まず、その尽力に敬意を表するとともに、ようやくスタートラインについた、ここからだという思いが強くなっている。新型コロナウイルスの第2波、第3波が来ることも予想される中、シーズン中に感染者が出た場合も含めて、どうリーグを運営していくか。目指しているシーズン120試合を終え、日本シリーズまでできることを祈るしかない。
海の向こうの大リーグでは、強烈な年俸削減案が選手会に提示されたという。米メディアの報道では、まず、通常162試合制のところ、実施された試合数に応じた年俸がベースになるという。つまり、162試合の半分の81試合が行われた場合は「年俸の50%」となる。それだけではない。半減した年俸を基準にして、さらに減額される。球界最高年俸のマイク・トラウト外野手(エンゼルス)は、今季年俸約3800万ドル(約40億7千万円)から577万ドル(約6億2千万円)と算出するメディアもある。

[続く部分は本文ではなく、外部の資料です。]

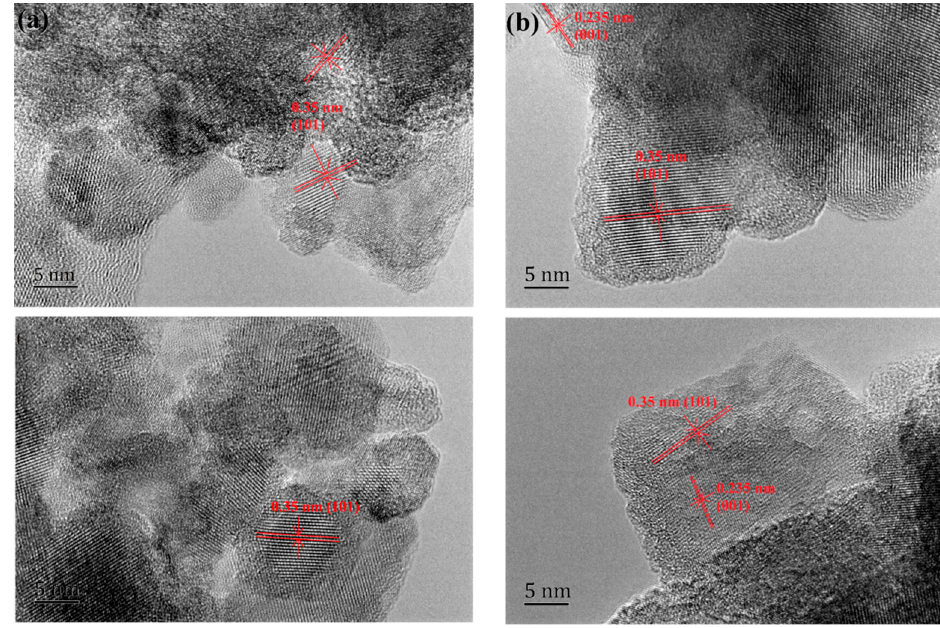
Figure 26. HR-TEM images of TiO 2 -0F ( a ), TiO 2 -10F ( b ) [99].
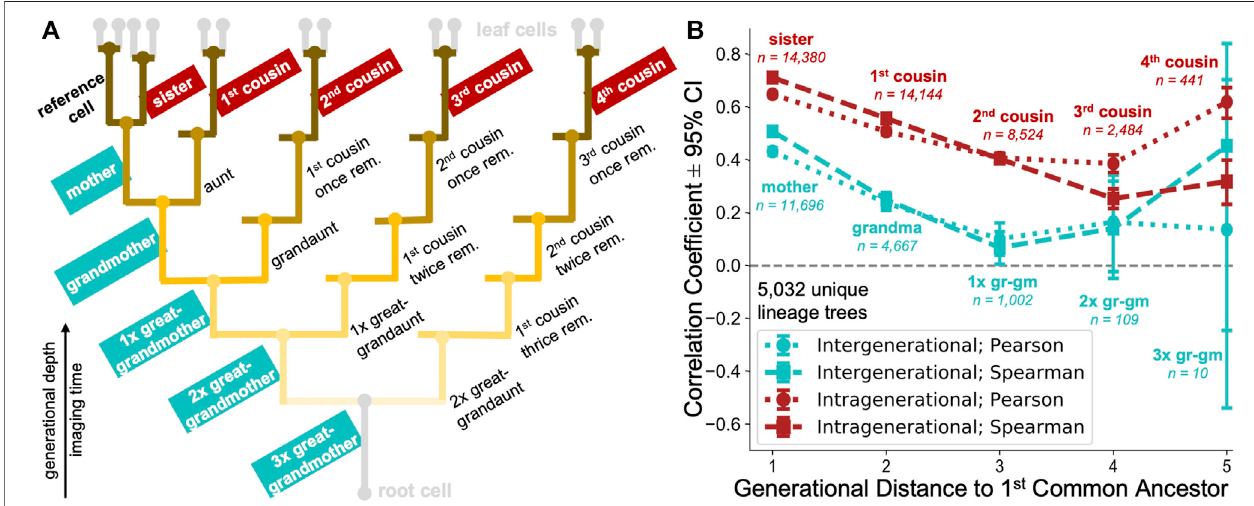
FIGURE8| Large-scale multigenerationalanalysisofsingle-cell cyclingdurations. (A) Illustrativelineage treeshowing20typesoffamily relationshipsofareference cell(bold)toitslineagerelativesdeterminedusingourautomatedapproach.Thetreecapturesextendedkinshipsonancestral(inter-generational;generationallyunequal) to fourth cousin span (intra-generational; generationally equal). Strength of the branch colour shading illustrates the generational distance to nearest common ancestor betweenfamilymember andreferencecell. (B) Cyclinglengthcorrelations incelllineages. intra-generational(red) correlations appeartobeconsistently higherthan the inter-generational (cyan) correlations in directly ancestral branches. Pearson (dotted) and Spearman (dashed) rank correlation coef fi cients with 95% con fi dence interval (CI) are shown for selected relationship pairs as in the lineage tree schematic, categorised according to the generational distance to fi rst common ancestor.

これはレギュラーシーズンに限ったもので、プレーオフに出場し、ワールドシリーズまでたどり着けば変わるが、40億円の選手が6億円しかもらえないというのは驚きだ。大リーグの1試合に対して、放映権などを含めた収入が、いかに莫大(ばくだい)なものかを示す。もちろん、大リーグの選手会がこれを受け入れることはないだろうし、削減率はもっと下がるだろう。「どれだけ削減されても6億円ならいいじゃないか……」と読者の皆さんは考えますか?